— Павел Александрович, — сказал он, — помогите моему другу, у него «проба» горит.
Тот ничуть не удивился, попросил только:
— Покажи чертеж. Я предусмотрительно взял чертеж с собой. Шведов сказал:
— Ты подойди ко мне, попроси масленку, а я тебе вместе с ней дам дисковый резачок и державку к нему.
Тут же на песке он нарисовал схему компаратора, рассказал, как надо подгонять тень резьбы, увеличенную в 30 раз, под линии схемы.
Это был для меня целый курс наук, пройденный за 40 минут. Я вернулся в цех уверенный и спокойный.
Все было проделано как по нотам. К концу смены червяк был готов и сдан мастеру. Тот повертел его в руках, посмотрел в лупу чистоту резьбы и сказал:
— Сдай в лабораторию, завтра оттуда дадут ответ.
Червяк оказался в пределах допусков, и мне дали 5-й разряд. Началась настоящая работа, о какой раньше я только мечтал.
Теперь я ездил на работу, как на праздник, готов был работать по две смены, так было интересно, такой чудесный станок, такие изумительные умные приборы приходилось осваивать каждый день. Во всем мне много помогал Павел Александрович. Я привязался к нему, как к родному отцу, и дома рассказывал о нем самыми восторженными словами.
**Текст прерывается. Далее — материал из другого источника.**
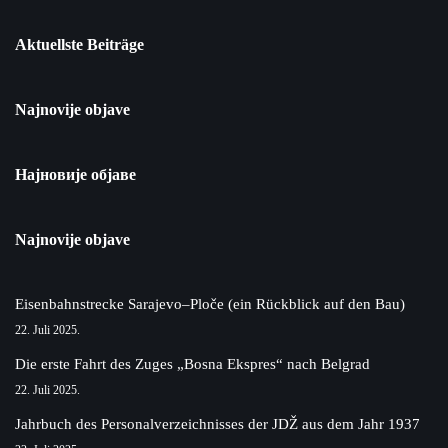
Aktuellste Beiträge
Najnovije objave
Најновије објаве
Najnovije objave
Eisenbahnstrecke Sarajevo–Ploče (ein Rückblick auf den Bau)
22. Juli 2025.
Die erste Fahrt des Zuges „Bosna Ekspres“ nach Belgrad
22. Juli 2025.
Jahrbuch des Personalverzeichnisses der JDŽ aus dem Jahr 1937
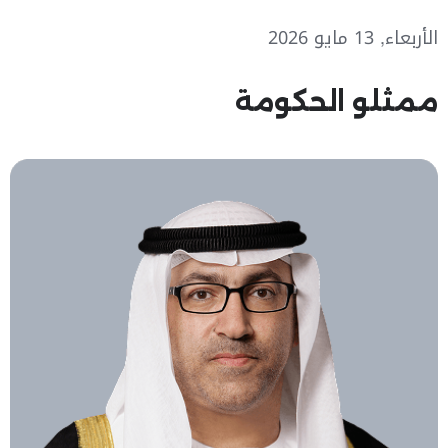
الأربعاء, 13 مايو 2026
ممثلو الحكومة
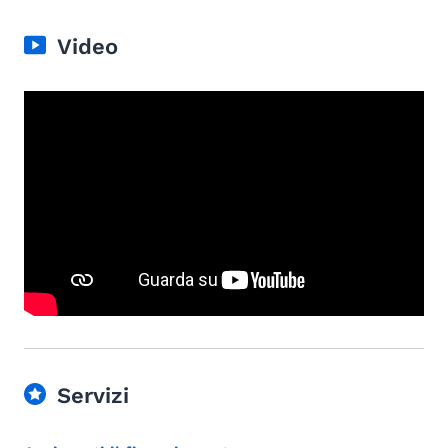
Video
Servizi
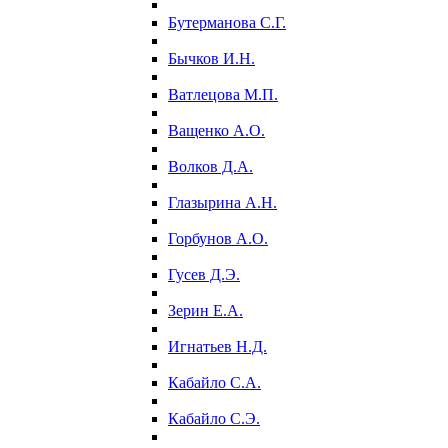
Бутерманова С.Г.
Бычков И.Н.
Ватлецова М.П.
Ващенко А.О.
Волков Д.А.
Глазырина А.Н.
Горбунов А.О.
Гусев Д.Э.
Зерин Е.А.
Игнатьев Н.Д.
Кабайло С.А.
Кабайло С.Э.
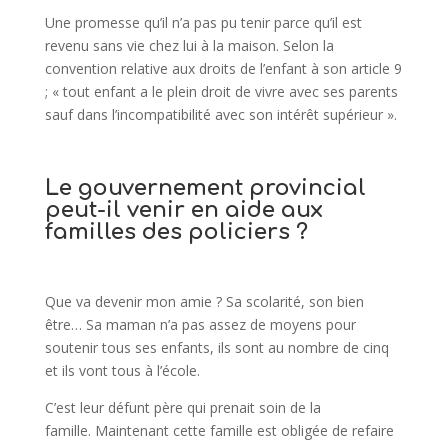
Une promesse qu’il n’a pas pu tenir parce qu’il est
revenu sans vie chez lui à la maison. Selon la
convention relative aux droits de l’enfant à son article 9
; « tout enfant a le plein droit de vivre avec ses parents
sauf dans l’incompatibilité avec son intérêt supérieur ».
Le gouvernement provincial
peut-il venir en aide aux
familles des policiers ?
Que va devenir mon amie ? Sa scolarité, son bien
être… Sa maman n’a pas assez de moyens pour
soutenir tous ses enfants, ils sont au nombre de cinq
et ils vont tous à l’école.
C’est leur défunt père qui prenait soin de la
famille. Maintenant cette famille est obligée de refaire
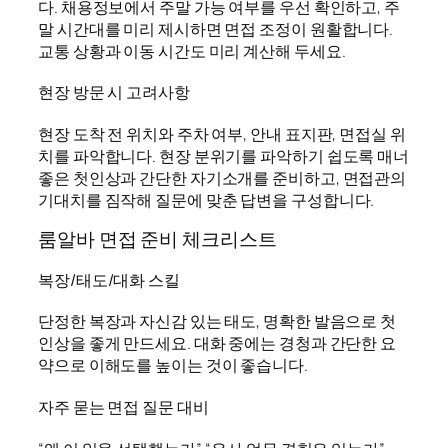
다. 채용정보에서 주말 가능 여부를 우선 확인하고, 주
말 시간대를 미리 제시하면 면접 조정이 원활합니다.
교통 상황과 이동 시간도 미리 계산해 두세요.
현장 방문 시 고려사항
현장 도착 전 위치와 주차 여부, 안내 표지판, 면접실 위
치를 파악합니다. 현장 분위기를 파악하기 쉽도록 매너
좋은 첫인상과 간단한 자기소개를 준비하고, 면접관의
기대치를 짐작해 질문에 맞춘 답변을 구성합니다.
룸알바 면접 준비 체크리스트
복장/태도/대화 스킬
단정한 복장과 자신감 있는 태도, 명확한 발음으로 첫
인상을 좋게 만드세요. 대화 중에는 경청과 간단한 요
약으로 이해도를 높이는 것이 좋습니다.
자주 묻는 면접 질문 대비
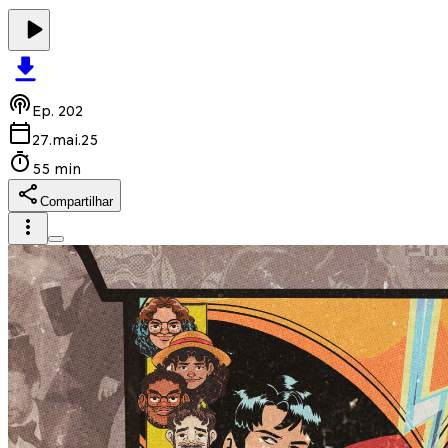
Ep.
202
27.mai.25
55 min
Compartilhar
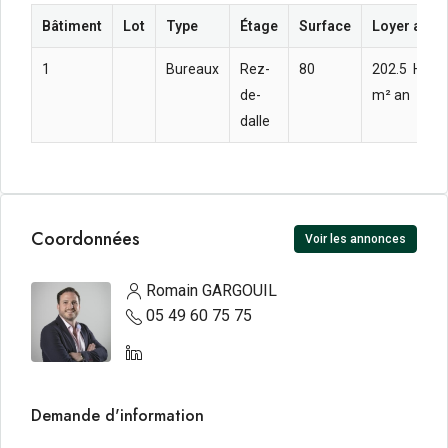
Bâtiment
Lot
Type
Étage
Surface
Loyer annu
1
Bureaux
Rez-
80
202.5  HT H
de-
m² an
dalle
Coordonnées
Voir les annonces
Romain GARGOUIL
05 49 60 75 75
Demande d'information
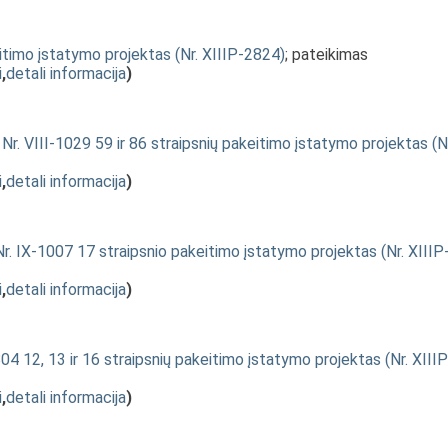
itimo įstatymo projektas (Nr. XIIIP-2824)
; pateikimas
i
,
detali informacija
)
Nr. VIII-1029 59 ir 86 straipsnių pakeitimo įstatymo projektas (N
i
,
detali informacija
)
 IX-1007 17 straipsnio pakeitimo įstatymo projektas (Nr. XIIIP
i
,
detali informacija
)
4 12, 13 ir 16 straipsnių pakeitimo įstatymo projektas (Nr. XIIIP
i
,
detali informacija
)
На несколько месяцев я забросил спорт, театр, кино, своих друзей и знакомых. Жил только работой и чувствовал, как «распухаю» от новых знаний в области точных и резьбовых токарных работ. Я каждый день что-нибудь узнавал от окружавших меня удивительных русских умельцев, настоящих виртуозов токарного искусства. Рядом со мной работали 20 токарей 7-го разряда и два — 8-го разряда (кроме Шведова там был еще один — Тихомиров, тоже замечательный специалист, но не с такой открытой душой, как Павел Александрович). Сюда были приглашены на работу самые искусные токари Ленинграда. Понятно, как я был горд тем, что нахожусь среди них.
За все время работы в Институте телемеханики меня не покидало какое-то радостное ощущение, будто я попал в рабочий университет, где чуть ли не каждый день открываются все новые и новые тайны токарной науки.
Раньше мне приходила мысль, что надо бы начать подготовку для поступления в вуз. Теперь эта мысль пропала. Мне казалось, что здесь, на опытном заводе, я учусь чему-то более важному, чем в любом вузе. Конечно, это было неправильно, но тогда я думал именно так. Тут играли роль и житейские обстоятельства: у меня была больная мать, которая не могла работать, отчим умер, а зарабатывал я довольно много, и мы жили хорошо. Здесь я впервые узнал, как работают «запоем». На нашем участке работали восемь токарей, шесть фрезеровщиков, три слесаря и три механика. Однажды нам дали чертежи нового прибора, который состоял более чем из 1000 деталей. Прибор условно назывался «угорь».
Пришел конструктор и сказал, что прибор представляет очень важное звено телеустановки и его надо сделать за три-четыре дня. Таково правительственное задание по плану научных работ.
Павел Александрович — наш бригадир — засел за чертежи и через полтора-два часа разложил их по специальностям. Токарных работ было больше всего.
С каждым днем приходилось делать все более сложные детали, но с таким руководителем, как Шведов, не страшны были никакие трудности. Казалось, что он знает все, и, наверное, я был недалек от истины.
Разобрав чертежи, Павел Александрович сказал, почесав карандашом за ухом:
— Работы тут на месяц, но если поднажать и поработать всем не по семь часов, то можно сделать и за четыре дня.
И наш небольшой коллектив принялся за дело. Мы все не выходили из цеха четыре дня и четыре ночи, спали в красном уголке на кожаных диванах, еду нам приносили прямо к станкам. Через четыре дня наши механики собрали прибор, конструктор остался доволен. Был объявлен «отбой», и мы отдыхали три дня.
После отдыха снова несколько недель работали нормально — до следующего «запоя». Так было несколько раз.
Случалось, что конструктор печально сообщал нам, что прибор, над которым мы трудились день и ночь, «не пошел», потому что в нем были ошибки. Иногда такой прибор стоил, как говорили, больших денег, но его приходилось делать заново. Я не скоро привык к таким неожиданностям, но в конце концов понял: научный эксперимент требует жертв.